- [Work instructions]: Below are entries. Reproduce exactly the lines between the line holding "ring tip: (175, 124)" and the line holding "index tip: (166, 116)", inclusive, and only those.
Given data Block Start
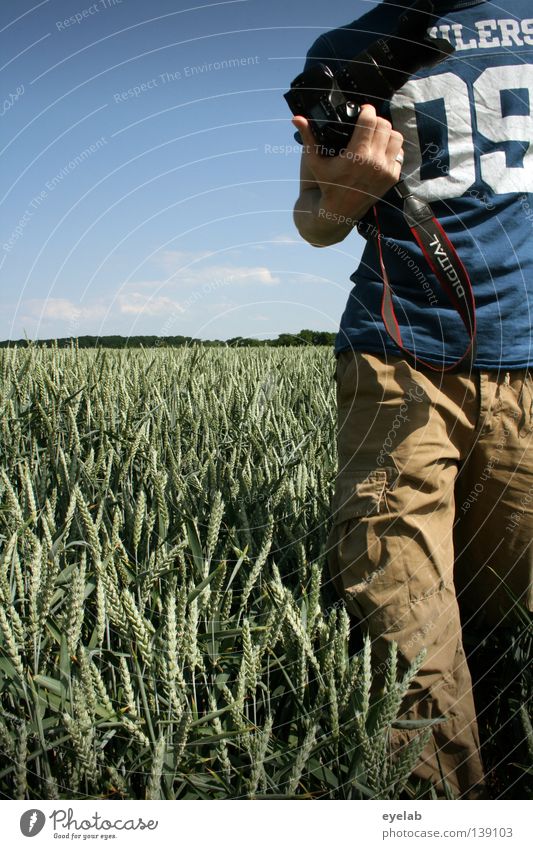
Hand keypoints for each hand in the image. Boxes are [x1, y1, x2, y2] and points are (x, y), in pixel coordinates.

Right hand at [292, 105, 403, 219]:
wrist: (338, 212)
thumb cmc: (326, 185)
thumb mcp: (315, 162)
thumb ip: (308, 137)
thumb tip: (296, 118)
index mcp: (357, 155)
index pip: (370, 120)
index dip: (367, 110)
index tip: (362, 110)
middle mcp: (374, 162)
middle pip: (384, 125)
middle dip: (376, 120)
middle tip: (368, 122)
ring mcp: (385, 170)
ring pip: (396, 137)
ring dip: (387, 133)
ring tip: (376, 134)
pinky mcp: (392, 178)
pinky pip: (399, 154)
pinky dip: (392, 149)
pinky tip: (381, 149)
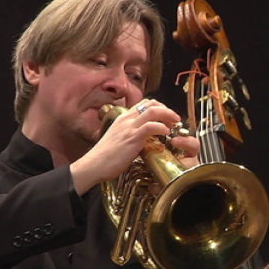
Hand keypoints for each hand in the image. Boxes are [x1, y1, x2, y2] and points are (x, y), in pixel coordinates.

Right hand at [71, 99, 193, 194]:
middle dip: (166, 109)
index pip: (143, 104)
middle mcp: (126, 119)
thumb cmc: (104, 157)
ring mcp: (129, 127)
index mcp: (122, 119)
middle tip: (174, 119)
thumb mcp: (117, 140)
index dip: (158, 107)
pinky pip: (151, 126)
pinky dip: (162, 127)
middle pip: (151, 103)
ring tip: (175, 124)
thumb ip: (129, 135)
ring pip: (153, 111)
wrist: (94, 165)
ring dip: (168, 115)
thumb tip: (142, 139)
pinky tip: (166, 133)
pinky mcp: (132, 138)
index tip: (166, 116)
Given data Block End
Given data Block Start
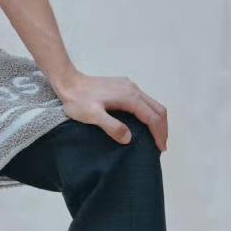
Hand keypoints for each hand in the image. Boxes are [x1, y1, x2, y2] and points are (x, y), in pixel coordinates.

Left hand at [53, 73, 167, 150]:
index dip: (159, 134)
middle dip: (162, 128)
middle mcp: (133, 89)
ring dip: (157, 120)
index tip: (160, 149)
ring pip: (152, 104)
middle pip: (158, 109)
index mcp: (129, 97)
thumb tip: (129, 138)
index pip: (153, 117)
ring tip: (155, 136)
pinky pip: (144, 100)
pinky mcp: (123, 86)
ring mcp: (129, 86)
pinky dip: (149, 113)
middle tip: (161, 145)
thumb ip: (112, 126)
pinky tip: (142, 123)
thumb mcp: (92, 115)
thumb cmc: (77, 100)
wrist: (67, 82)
Given data Block End
- [Response]:
ring tip: (175, 124)
thumb ip: (129, 135)
ring pip: (153, 111)
wrist: (94, 165)
ring dip: (168, 115)
thumb tip: (142, 139)
pinky tip: (166, 133)
pinky mcp: (132, 138)
index tip: (166, 116)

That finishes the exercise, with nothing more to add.